Gilles Sabrie | Bloomberg via Getty Images
The Chinese government is unlikely to step in to provide direct support to debt-ridden developer China Evergrande Group, according to S&P Global Ratings.
“We don’t expect the government to provide direct support to Evergrande,” S&P credit analysts said in a report released Monday. “We believe that Beijing would only be forced to intervene if there was a large-scale contagion causing the failure of several major developers and posing systemic risks to the economy.”
“The failure of Evergrande alone would lead to little chance in such a scenario,” they added.
Even in the home province of Evergrande, the developer is insignificant to Guangdong’s vast local economy – it’s not too big to fail.
Fears of potential contagion from Evergrande to the wider Chinese economy and beyond caused the Hang Seng index in Hong Kong to fall more than 3% on Monday. The sale continued around the world.
Evergrande is the most indebted developer in the world and has accumulated around $ 300 billion in debt. He is due to make a number of interest payments for his bonds starting Thursday.
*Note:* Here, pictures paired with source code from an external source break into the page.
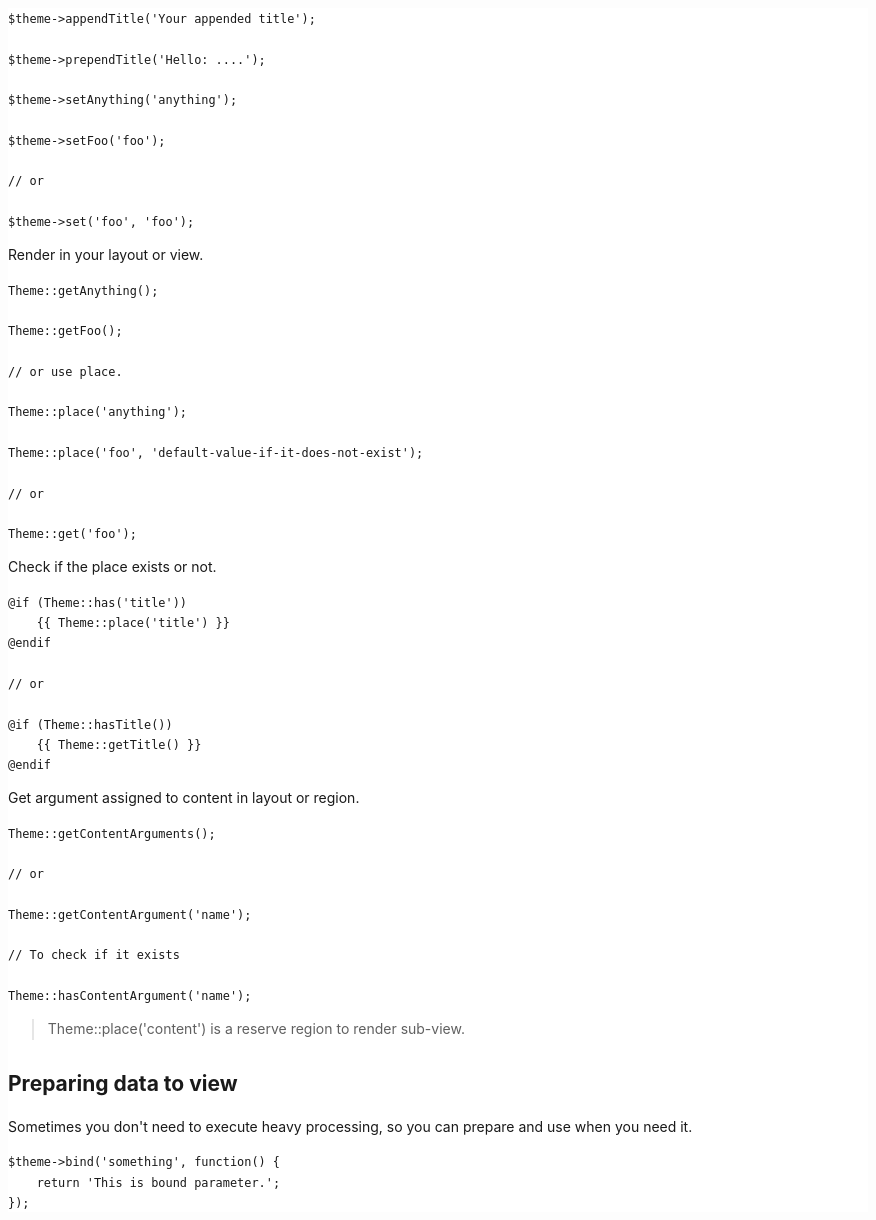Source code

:     $theme->appendTitle('Your appended title');
    
    $theme->prependTitle('Hello: ....');
    
    $theme->setAnything('anything');
    
    $theme->setFoo('foo');
    
    // or
    
    $theme->set('foo', 'foo');


Render in your layout or view.

    Theme::getAnything();
    
    Theme::getFoo();
    
    // or use place.
    
    Theme::place('anything');
    
    Theme::place('foo', 'default-value-if-it-does-not-exist');
    
    // or
    
    Theme::get('foo');

Check if the place exists or not.

    @if (Theme::has('title'))
        {{ Theme::place('title') }}
    @endif
    
    // or
    
    @if (Theme::hasTitle())
        {{ Theme::getTitle() }}
    @endif

Get argument assigned to content in layout or region.

    
    Theme::getContentArguments();
    
    // or
    
    Theme::getContentArgument('name');
    
    // To check if it exists
    
    Theme::hasContentArgument('name');


> Theme::place('content') is a reserve region to render sub-view.

<a name="preparing-data-to-view"></a>
## Preparing data to view

Sometimes you don't need to execute heavy processing, so you can prepare and use when you need it.

    $theme->bind('something', function() {
        return 'This is bound parameter.';
    });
S&P said “default is likely” on these payments.
“We believe the Chinese banking sector can digest an Evergrande default without significant disruption, although we are mindful of potential spillover effects,” S&P said.
In Tuesday morning trading, Evergrande shares in Hong Kong fell about 4% – its seventh straight session of decline, although far less than Monday’s more than 10% drop.
The president of Evergrande tried to reassure the markets on Tuesday and said the company will shoulder its responsibilities to real estate buyers, investors, partners and financial institutions, Reuters reported on Tuesday citing local media.
“Not too big to fail”
S&P analysts compared the fallout from Evergrande to the case of Chinese bad debt manager Huarong, which triggered a market rout earlier this year when it failed to release results on time and its bonds denominated in US dollars plunged.
“We don’t expect government actions to help Evergrande unless systemic stability is threatened,” S&P said. “A government bailout would undermine the campaign to bring greater financial discipline to the real estate industry.”
Instead of a bailout, Beijing could facilitate negotiations, negotiations and financing to ensure that individual investors and home buyers are “protected as much as possible,” analysts said.
“The government is ready to help, but also wants events to take their course. Even in the home province of Evergrande, the developer is insignificant to Guangdong’s vast local economy – it’s not too big to fail.